**Entries taken from a collection:**

****************

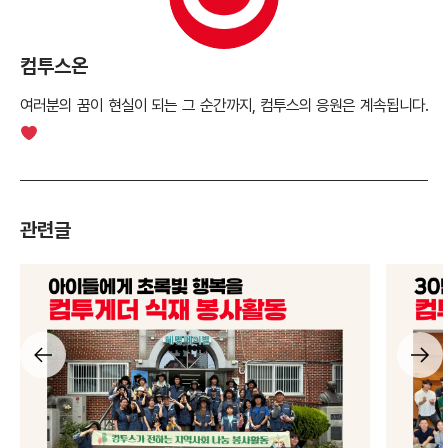
컴투스온
여러분의 꿈이 현실이 되는 그 순간까지, 컴투스의 응원은 계속됩니다.
관련글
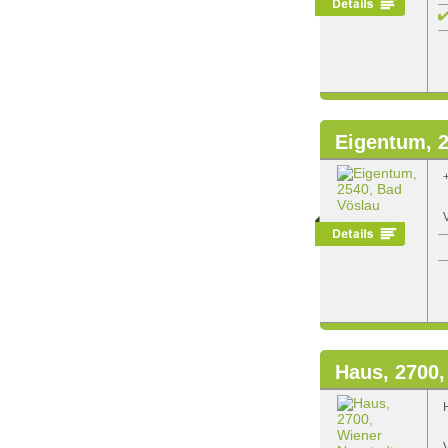
Eigentum, 2
Haus, 2700,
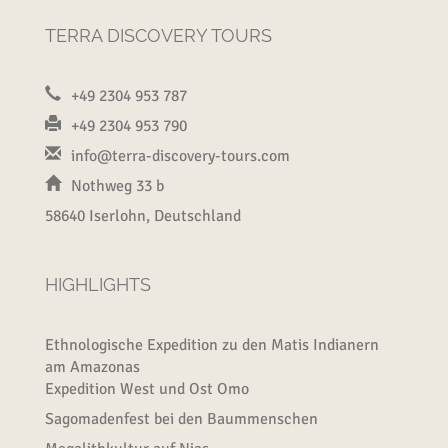
TERRA DISCOVERY TOURS
+49 2304 953 787
+49 2304 953 790
info@terra-discovery-tours.com
Nothweg 33 b
58640 Iserlohn, Deutschland
HIGHLIGHTS
Ethnologische Expedition zu den Matis Indianern
am Amazonas
Expedition West und Ost Omo
Sagomadenfest bei den Baummenschen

****************

**Problem statement:** Copy the data word for word. Pictures do not go in the copy.

**Written answer:**
컴투스온
여러분의 꿈이 현실이 되는 그 순간까지, 컴투스의 응원은 계속됩니다.
관련글
Eigentum, 2
Haus, 2700,
TERRA DISCOVERY TOURS
+49 2304 953 787
+49 2304 953 790
info@terra-discovery-tours.com
Nothweg 33 b
58640 Iserlohn, Deutschland
HIGHLIGHTS
Ethnologische Expedition zu den Matis Indianern
am Amazonas
Expedition West und Ost Omo
Sagomadenfest bei den Baummenschen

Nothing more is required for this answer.